Directions: Transcribe, verbatim, every line from the start of the entries through the line that contains "月曜日の本番リリース作業ですが、12:00-13:00は可能ですか？"; include both boundary lines and omit all others.

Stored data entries

######

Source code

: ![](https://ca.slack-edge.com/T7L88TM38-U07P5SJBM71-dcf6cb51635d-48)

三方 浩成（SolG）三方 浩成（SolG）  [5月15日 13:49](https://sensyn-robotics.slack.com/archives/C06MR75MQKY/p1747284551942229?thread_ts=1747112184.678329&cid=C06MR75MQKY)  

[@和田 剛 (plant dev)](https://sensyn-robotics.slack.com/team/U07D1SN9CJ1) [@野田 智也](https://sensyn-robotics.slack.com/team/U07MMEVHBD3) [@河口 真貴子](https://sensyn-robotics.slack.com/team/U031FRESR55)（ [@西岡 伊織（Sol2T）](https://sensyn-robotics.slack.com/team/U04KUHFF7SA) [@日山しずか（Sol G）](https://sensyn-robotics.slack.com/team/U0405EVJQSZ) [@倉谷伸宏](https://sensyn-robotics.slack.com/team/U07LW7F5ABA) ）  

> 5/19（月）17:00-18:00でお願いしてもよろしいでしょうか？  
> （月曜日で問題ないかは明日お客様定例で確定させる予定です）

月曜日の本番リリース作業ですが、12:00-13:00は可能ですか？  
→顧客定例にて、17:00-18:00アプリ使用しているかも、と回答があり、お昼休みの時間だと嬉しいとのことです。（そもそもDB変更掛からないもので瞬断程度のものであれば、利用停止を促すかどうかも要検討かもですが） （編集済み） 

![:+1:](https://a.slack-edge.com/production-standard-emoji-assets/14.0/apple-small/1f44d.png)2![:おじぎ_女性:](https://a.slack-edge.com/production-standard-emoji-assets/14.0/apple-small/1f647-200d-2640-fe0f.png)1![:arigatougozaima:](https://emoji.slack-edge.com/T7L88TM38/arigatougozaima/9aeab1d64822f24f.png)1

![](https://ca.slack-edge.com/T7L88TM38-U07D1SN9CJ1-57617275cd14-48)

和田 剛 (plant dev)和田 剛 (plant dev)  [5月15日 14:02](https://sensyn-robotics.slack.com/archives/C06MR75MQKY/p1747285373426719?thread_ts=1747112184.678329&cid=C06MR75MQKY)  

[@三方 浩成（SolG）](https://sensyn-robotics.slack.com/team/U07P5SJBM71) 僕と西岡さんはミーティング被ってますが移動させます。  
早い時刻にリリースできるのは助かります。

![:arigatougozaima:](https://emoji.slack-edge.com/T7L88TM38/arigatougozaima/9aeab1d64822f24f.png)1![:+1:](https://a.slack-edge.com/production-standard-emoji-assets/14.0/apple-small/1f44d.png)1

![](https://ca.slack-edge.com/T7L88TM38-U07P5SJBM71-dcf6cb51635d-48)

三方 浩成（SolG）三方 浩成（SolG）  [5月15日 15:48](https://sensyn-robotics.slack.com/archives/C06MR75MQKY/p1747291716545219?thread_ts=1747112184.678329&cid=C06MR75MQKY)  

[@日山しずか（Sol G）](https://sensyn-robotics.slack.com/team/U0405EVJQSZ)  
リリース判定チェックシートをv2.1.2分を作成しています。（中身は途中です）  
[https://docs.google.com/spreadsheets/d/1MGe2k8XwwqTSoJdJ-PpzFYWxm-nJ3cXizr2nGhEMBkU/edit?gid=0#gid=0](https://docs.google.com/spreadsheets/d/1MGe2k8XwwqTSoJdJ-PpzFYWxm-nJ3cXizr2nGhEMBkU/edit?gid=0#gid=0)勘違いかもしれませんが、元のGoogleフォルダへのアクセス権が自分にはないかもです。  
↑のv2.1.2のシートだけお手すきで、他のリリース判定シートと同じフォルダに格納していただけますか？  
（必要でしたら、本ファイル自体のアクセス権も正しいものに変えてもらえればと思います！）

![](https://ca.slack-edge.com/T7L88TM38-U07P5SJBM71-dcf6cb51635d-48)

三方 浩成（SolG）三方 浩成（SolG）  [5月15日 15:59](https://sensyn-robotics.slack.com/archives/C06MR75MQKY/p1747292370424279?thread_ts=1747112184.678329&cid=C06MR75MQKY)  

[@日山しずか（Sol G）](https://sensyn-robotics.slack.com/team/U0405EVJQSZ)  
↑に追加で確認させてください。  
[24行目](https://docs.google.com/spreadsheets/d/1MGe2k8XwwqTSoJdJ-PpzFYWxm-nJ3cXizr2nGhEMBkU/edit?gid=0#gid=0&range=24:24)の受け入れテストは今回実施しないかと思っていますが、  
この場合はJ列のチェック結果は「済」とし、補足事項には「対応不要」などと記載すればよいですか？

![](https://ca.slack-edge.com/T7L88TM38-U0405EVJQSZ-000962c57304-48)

######

Result for this exercise:
Source code

: ![](https://ca.slack-edge.com/T7L88TM38-U07P5SJBM71-dcf6cb51635d-48)

三方 浩成（SolG）三方 浩成（SolG）  [5月15日 13:49](https://sensyn-robotics.slack.com/archives/C06MR75MQKY/p1747284551942229?thread_ts=1747112184.678329&cid=C06MR75MQKY)  

[@和田 剛 (plant dev)](https://sensyn-robotics.slack.com/team/U07D1SN9CJ1) [@野田 智也](https://sensyn-robotics.slack.com/team/U07MMEVHBD3) [@河口 真貴子](https://sensyn-robotics.slack.com/team/U031FRESR55)（ [@西岡 伊織（Sol2T）](https://sensyn-robotics.slack.com/team/U04KUHFF7SA) [@日山しずか（Sol G）](https://sensyn-robotics.slack.com/team/U0405EVJQSZ) [@倉谷伸宏](https://sensyn-robotics.slack.com/team/U07LW7F5ABA) ）  

> 5/19（月）17:00-18:00でお願いしてもよろしいでしょうか？  
> （月曜日で問題ないかは明日お客様定例で確定させる予定です）

月曜日の本番リリース作業ですが、12:00-13:00は可能ですか？  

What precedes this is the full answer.